**What you need to do**. Take the entries below and reproduce exactly the portion that begins at the line containing "Få praktiske råd" and ends at the line containing "止まって考えてみる価値はあります。", keeping both ends, dropping pictures, and adding nothing else.

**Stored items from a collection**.
★ ★ ★

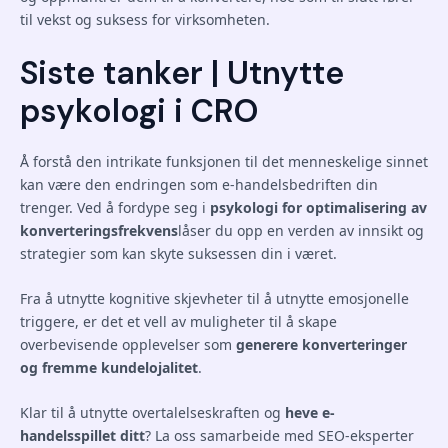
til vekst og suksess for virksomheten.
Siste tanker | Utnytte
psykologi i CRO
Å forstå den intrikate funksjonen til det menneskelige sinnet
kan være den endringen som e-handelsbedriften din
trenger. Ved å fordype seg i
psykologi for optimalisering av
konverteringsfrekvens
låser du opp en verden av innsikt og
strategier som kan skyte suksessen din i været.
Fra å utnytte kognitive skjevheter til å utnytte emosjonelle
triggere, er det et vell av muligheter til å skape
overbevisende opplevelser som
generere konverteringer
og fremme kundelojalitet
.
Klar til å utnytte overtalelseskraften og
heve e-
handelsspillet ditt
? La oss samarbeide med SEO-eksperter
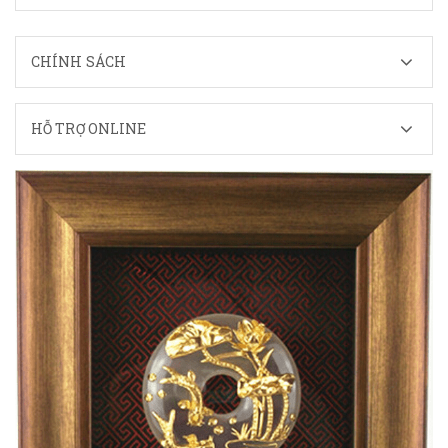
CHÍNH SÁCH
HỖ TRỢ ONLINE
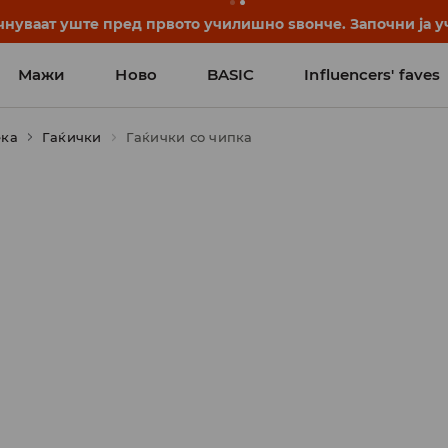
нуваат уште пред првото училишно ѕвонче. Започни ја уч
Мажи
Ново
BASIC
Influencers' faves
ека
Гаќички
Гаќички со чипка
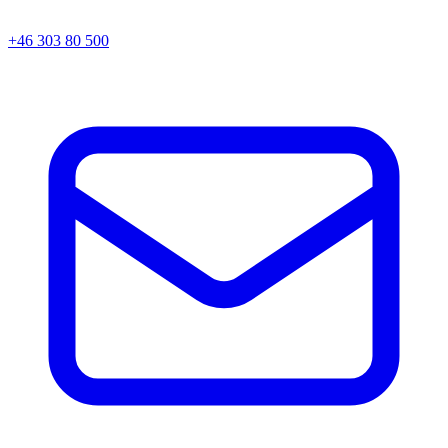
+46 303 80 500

★ ★ ★

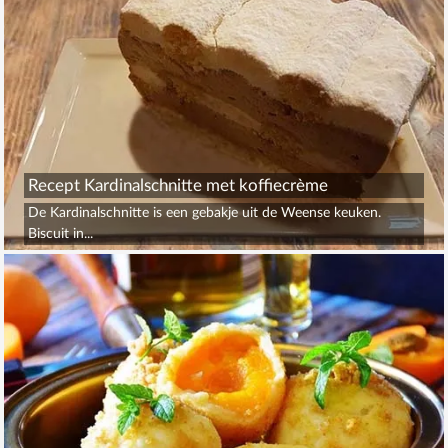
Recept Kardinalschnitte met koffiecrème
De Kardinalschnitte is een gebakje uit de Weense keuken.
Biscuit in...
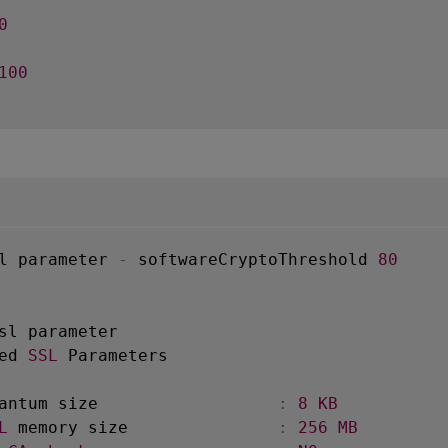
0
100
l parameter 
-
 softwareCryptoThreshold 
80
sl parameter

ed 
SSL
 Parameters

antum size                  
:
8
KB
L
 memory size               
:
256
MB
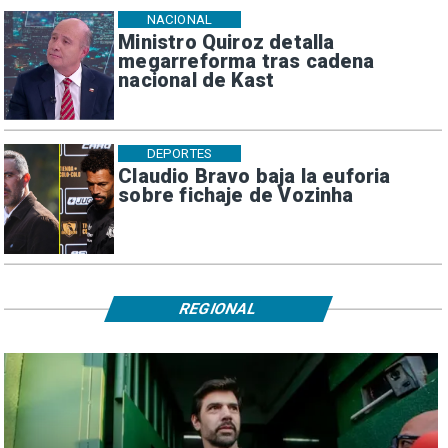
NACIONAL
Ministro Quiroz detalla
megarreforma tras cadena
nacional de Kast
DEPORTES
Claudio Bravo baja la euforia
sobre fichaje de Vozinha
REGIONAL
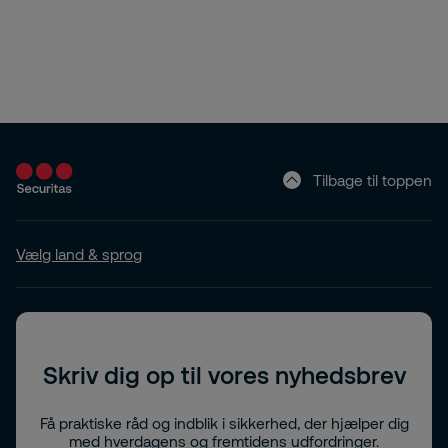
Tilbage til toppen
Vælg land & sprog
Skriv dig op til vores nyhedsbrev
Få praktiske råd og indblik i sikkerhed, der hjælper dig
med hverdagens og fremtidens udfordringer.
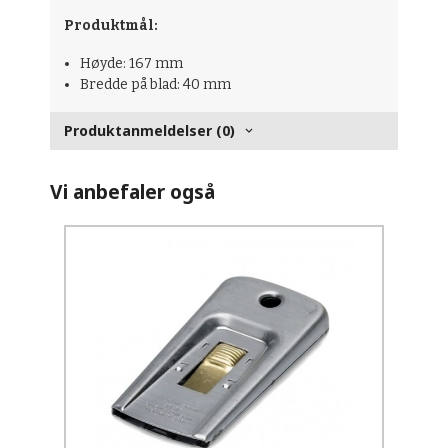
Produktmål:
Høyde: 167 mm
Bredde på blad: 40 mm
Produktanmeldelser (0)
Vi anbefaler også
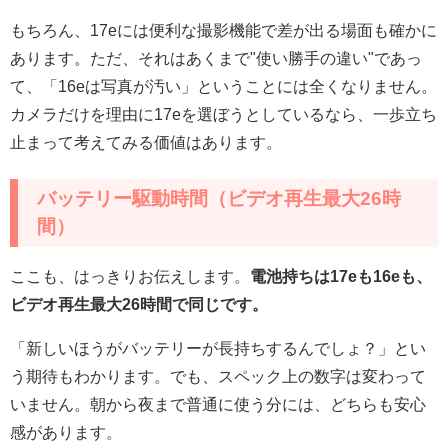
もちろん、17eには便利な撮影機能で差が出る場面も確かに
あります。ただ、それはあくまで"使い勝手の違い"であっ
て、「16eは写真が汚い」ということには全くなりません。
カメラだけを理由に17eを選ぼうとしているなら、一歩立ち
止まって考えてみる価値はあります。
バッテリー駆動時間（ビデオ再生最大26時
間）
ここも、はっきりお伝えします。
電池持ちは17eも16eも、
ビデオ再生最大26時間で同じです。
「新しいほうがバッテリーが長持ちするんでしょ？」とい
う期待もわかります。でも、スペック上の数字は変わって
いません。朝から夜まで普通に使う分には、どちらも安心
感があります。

★ ★ ★

**Completed exercise**.
Få praktiske råd og indblik i sikkerhed, der hjælper dig
med hverdagens og fremtidens udfordringer.
Produktmål:
Høyde: 167 mm
Bredde på blad: 40 mm
Produktanmeldelser (0)
Vi anbefaler også
もちろん、17eには便利な撮影機能で差が出る場面も確かに
あります。ただ、それはあくまで"使い勝手の違い"であっ
て、「16eは写真が汚い」ということには全くなりません。
カメラだけを理由に17eを選ぼうとしているなら、一歩立ち
止まって考えてみる価値はあります。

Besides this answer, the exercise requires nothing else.